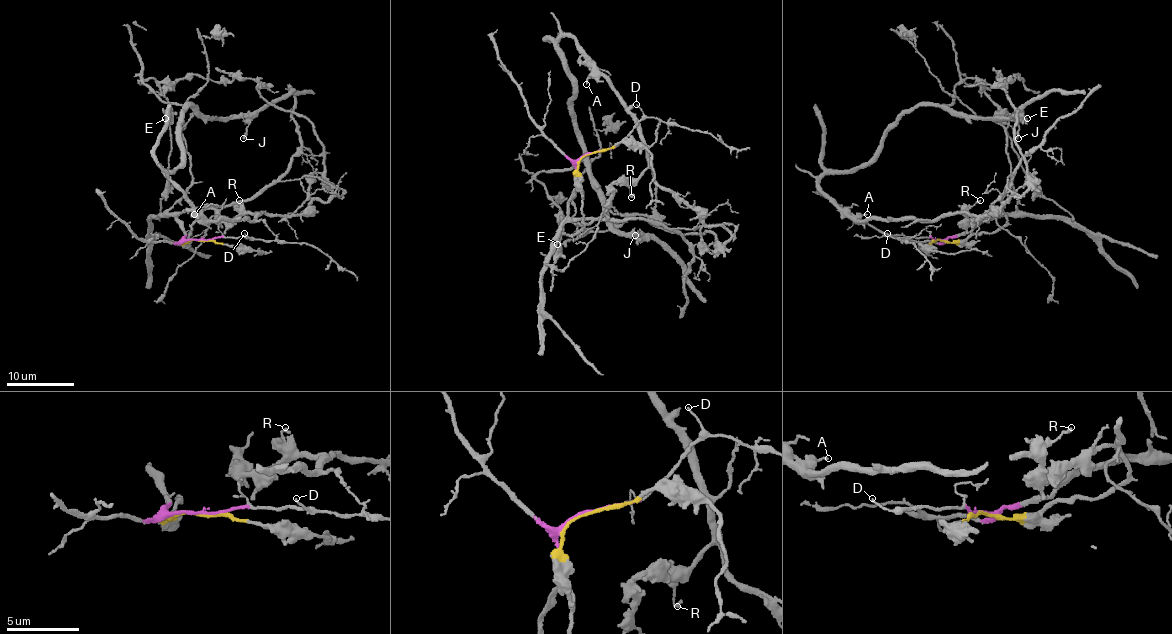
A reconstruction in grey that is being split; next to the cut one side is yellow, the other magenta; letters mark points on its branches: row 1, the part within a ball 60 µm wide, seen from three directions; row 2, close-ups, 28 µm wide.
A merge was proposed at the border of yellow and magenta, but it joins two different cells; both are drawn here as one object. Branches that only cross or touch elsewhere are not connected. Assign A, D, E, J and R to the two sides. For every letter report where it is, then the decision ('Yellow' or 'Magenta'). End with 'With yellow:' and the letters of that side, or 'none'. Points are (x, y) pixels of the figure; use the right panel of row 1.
A: Place: (867, 214). Yellow
D: Place: (887, 233). Magenta
E: Place: (1027, 118). Yellow
J: Place: (1018, 138). Yellow
R: Place: (980, 200). Yellow
With yellow: A, E, J, R

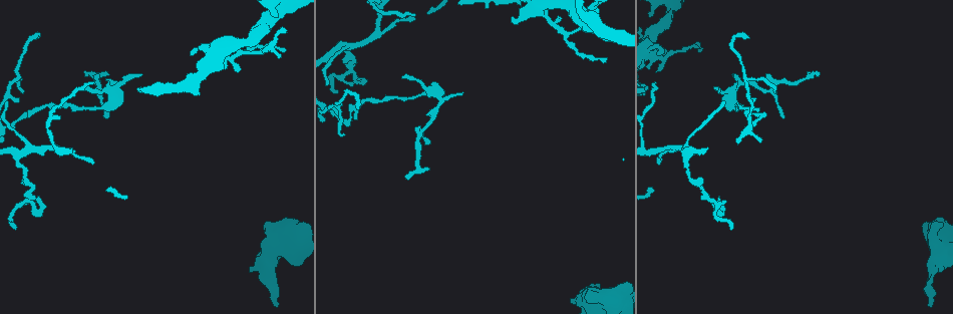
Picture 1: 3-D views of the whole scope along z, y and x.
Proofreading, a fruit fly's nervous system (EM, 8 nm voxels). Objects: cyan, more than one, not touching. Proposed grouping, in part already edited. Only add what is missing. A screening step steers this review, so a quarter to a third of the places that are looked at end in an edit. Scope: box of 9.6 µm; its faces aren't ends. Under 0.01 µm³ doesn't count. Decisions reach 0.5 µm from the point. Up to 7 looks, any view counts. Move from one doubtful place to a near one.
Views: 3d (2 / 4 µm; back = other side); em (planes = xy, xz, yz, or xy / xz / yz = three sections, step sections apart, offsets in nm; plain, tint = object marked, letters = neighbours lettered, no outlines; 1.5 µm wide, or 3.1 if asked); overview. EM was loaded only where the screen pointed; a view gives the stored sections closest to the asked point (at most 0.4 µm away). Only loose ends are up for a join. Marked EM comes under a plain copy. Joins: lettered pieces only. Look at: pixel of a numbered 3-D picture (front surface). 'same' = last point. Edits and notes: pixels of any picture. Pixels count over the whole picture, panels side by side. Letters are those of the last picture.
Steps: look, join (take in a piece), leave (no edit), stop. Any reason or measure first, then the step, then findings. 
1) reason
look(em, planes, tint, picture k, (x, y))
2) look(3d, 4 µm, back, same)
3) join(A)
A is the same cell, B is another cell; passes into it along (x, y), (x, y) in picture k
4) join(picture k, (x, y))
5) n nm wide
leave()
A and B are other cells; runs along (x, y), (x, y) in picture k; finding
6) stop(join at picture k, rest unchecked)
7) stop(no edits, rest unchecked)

branch stops here
look(em, xy, step 4, letters, picture 1, (657, 54))

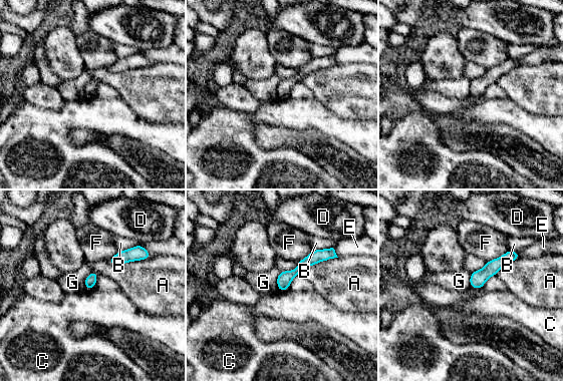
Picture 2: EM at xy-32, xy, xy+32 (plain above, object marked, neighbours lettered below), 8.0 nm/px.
look(em, planes, letters, same)

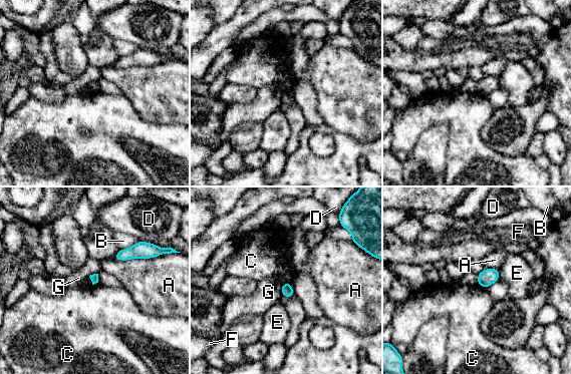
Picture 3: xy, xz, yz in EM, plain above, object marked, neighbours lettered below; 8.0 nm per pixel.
A touches over 360 nm
leave()
A, B, C, D, E, F and G are other cells; border along (478, 284), (487, 289) in picture 3; none of them fits

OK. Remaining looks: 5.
tapers out
look(em, planes, letters, picture 1, (716, 87))

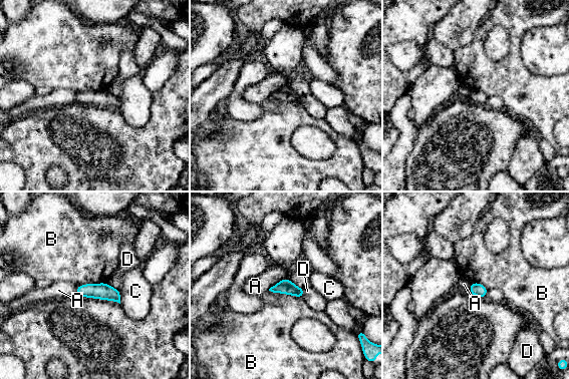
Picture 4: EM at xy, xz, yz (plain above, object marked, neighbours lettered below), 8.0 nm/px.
leave()
A, B, C and D are other cells; none of them fits

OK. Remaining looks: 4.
thick end
look(em, planes, tint, picture 1, (572, 301))

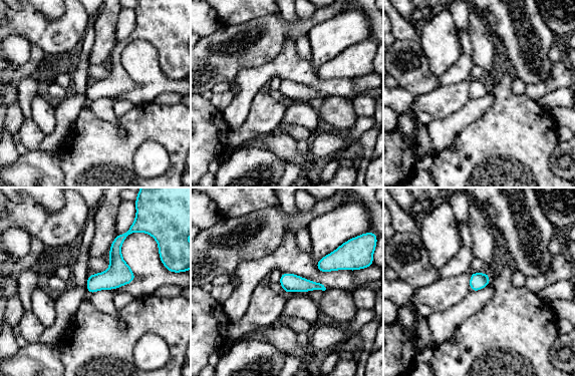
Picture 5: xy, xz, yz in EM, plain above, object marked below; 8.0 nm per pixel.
look(em, planes, letters, same)

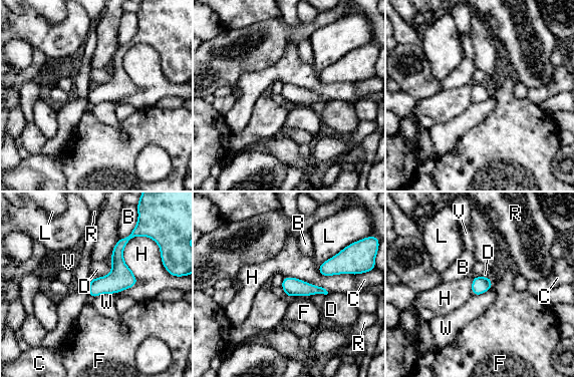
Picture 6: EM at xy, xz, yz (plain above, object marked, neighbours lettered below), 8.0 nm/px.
leave()
B, C, D, F, H, L, R, V and W are other cells; border along (325, 294), (293, 295), (289, 298) in picture 6; no lettered piece goes on from it

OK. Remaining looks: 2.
stop(no edits, rest unchecked)

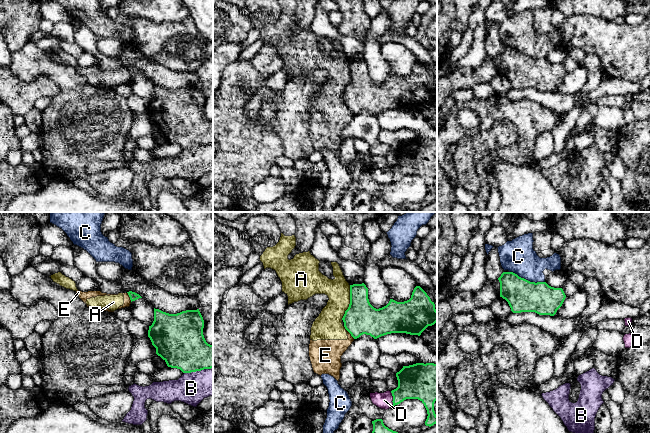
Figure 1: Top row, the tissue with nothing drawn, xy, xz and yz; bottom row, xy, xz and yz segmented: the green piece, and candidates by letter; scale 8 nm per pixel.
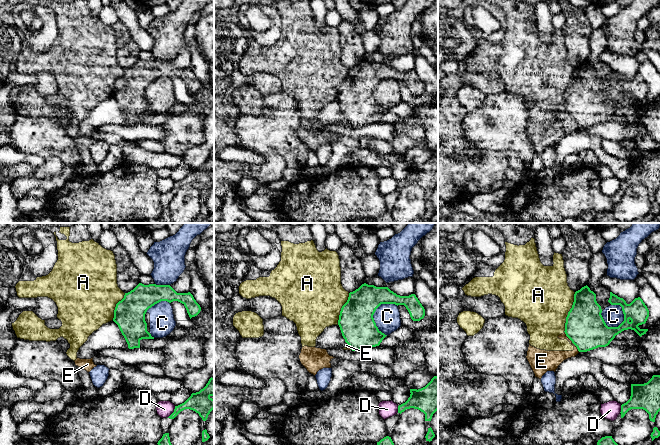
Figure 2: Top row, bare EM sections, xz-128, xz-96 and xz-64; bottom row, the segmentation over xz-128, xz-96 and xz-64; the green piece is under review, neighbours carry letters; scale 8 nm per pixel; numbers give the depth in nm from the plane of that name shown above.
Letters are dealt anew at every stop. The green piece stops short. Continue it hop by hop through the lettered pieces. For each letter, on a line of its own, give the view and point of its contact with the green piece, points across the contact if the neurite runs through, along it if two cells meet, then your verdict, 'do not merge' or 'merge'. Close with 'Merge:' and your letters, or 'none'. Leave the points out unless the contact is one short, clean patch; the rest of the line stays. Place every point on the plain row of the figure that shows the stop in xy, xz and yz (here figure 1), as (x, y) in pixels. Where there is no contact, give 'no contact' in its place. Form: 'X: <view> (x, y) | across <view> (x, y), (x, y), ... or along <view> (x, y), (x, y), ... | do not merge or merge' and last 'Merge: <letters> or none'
A: xz (350, 78) | along xz (350, 61), (350, 79), (341, 95) | do not merge
B: xy (198, 146) | do not merge
C: yz (527, 56) | do not merge
D: xz (393, 174) | do not merge
E: xy (129, 72) | along xy (127, 68), (131, 77) | do not merge
Merge: none

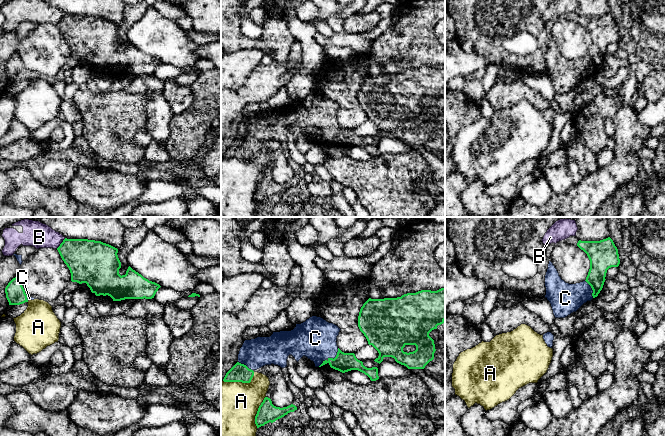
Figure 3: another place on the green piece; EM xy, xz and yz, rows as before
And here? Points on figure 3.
A: xz (241, 157) | do not merge
B: xy (61, 19) | do not merge
C: yz (592, 65) | merge
Merge: C

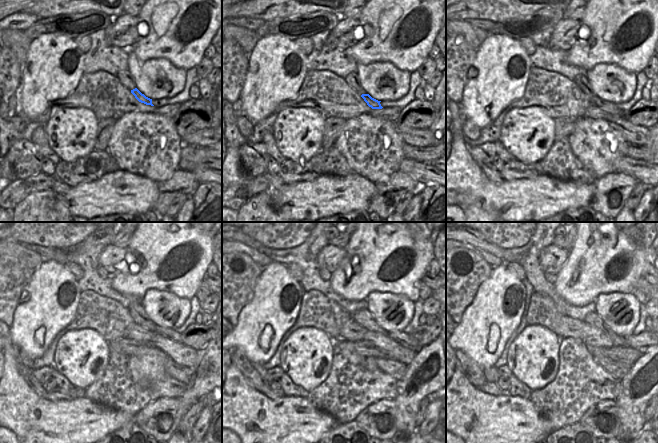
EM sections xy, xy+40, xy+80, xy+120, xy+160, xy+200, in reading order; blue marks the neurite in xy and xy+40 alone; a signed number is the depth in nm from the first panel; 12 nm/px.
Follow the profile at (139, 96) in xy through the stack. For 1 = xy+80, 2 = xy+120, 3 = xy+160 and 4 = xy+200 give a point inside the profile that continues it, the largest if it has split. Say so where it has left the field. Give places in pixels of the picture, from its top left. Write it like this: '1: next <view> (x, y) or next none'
1: next xy+80 (596, 101)
2: next xy+120 (171, 334)
3: next xy+160 (404, 339)
4: next xy+200 (648, 338)

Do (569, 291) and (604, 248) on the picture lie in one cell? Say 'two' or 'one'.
one

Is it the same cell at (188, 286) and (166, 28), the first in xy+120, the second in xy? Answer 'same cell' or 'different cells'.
same cell

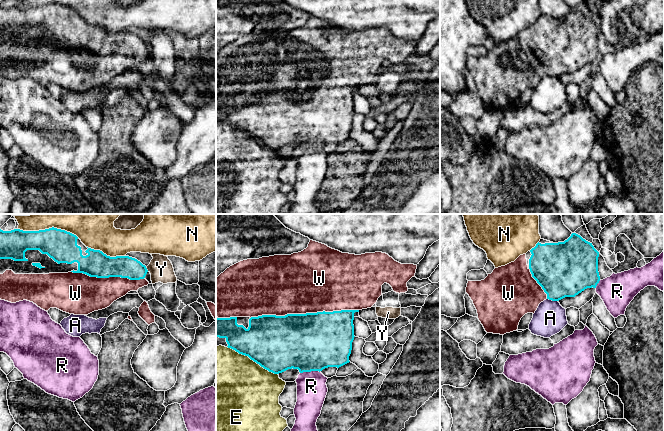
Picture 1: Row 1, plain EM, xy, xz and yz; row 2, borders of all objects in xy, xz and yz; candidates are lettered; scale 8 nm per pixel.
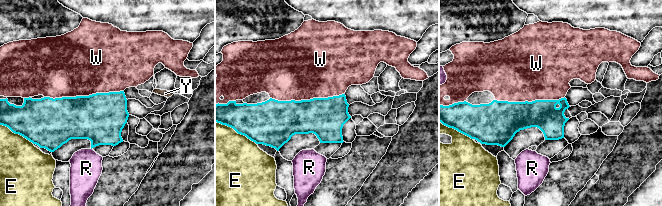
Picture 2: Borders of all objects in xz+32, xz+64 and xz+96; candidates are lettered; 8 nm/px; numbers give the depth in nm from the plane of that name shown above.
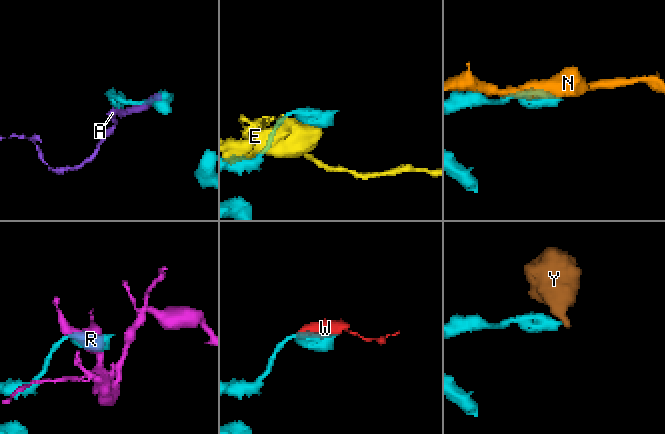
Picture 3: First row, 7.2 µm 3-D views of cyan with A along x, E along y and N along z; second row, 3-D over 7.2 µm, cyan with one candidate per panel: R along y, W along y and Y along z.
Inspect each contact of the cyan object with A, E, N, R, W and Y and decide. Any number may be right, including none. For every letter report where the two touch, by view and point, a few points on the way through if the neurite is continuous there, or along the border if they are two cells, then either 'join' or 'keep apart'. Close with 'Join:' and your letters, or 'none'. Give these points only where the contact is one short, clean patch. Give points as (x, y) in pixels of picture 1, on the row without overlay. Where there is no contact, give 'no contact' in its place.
A: contact yz (552, 76); keep apart
E: contact xz (252, 135); keep apart
N: contact xy (48, 5); keep apart
R: contact xz (309, 147); keep apart
W: contact xz (304, 90); join
Y: contact xy (146, 45); border xy (145, 43), (148, 47); keep apart
Join: W

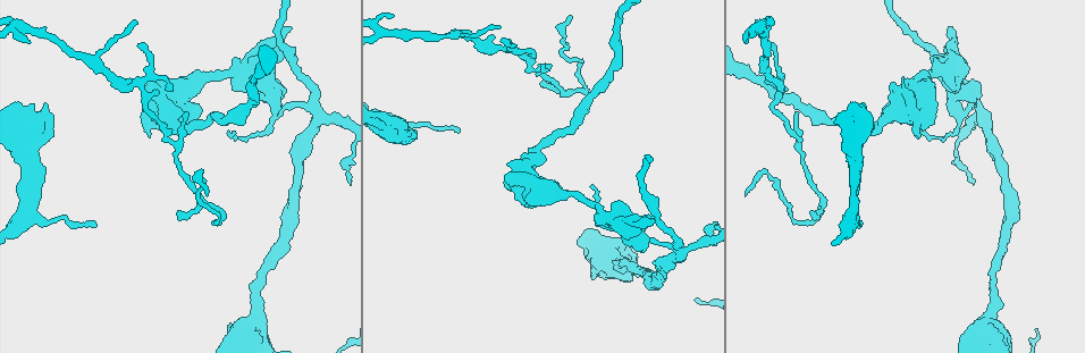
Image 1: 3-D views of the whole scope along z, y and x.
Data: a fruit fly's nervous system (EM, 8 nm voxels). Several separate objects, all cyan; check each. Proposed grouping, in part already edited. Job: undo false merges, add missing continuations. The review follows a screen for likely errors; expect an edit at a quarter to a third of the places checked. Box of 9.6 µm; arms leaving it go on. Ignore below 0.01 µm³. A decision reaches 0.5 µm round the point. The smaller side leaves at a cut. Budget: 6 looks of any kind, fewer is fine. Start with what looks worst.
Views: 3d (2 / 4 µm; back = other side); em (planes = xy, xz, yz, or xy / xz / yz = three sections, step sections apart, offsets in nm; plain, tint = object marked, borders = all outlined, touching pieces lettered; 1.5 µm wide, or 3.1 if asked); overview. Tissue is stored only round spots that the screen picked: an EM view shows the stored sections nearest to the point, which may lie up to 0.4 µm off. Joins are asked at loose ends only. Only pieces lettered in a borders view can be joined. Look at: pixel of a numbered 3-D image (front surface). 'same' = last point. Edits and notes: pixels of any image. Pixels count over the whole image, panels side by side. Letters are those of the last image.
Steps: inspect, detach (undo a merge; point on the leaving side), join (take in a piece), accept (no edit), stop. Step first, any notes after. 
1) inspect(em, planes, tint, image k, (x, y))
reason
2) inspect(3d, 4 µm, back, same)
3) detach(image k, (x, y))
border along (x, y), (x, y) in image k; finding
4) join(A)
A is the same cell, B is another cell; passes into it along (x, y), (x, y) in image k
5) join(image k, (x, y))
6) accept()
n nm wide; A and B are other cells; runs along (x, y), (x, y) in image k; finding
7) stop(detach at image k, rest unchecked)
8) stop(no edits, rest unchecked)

inspect(em, planes, tint, image 1, (314, 108))
four-way junction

[Task item]: Return each line of the preceding material in which "scale" can be found.

[Solution for this task]:
Figure 1: Top row, the tissue with nothing drawn, xy, xz and yz; bottom row, xy, xz and yz segmented: the green piece, and candidates by letter; scale 8 nm per pixel.
Figure 2: Top row, bare EM sections, xz-128, xz-96 and xz-64; bottom row, the segmentation over xz-128, xz-96 and xz-64; the green piece is under review, neighbours carry letters; scale 8 nm per pixel; numbers give the depth in nm from the plane of that name shown above.
Picture 1: Row 1, plain EM, xy, xz and yz; row 2, borders of all objects in xy, xz and yz; candidates are lettered; scale 8 nm per pixel.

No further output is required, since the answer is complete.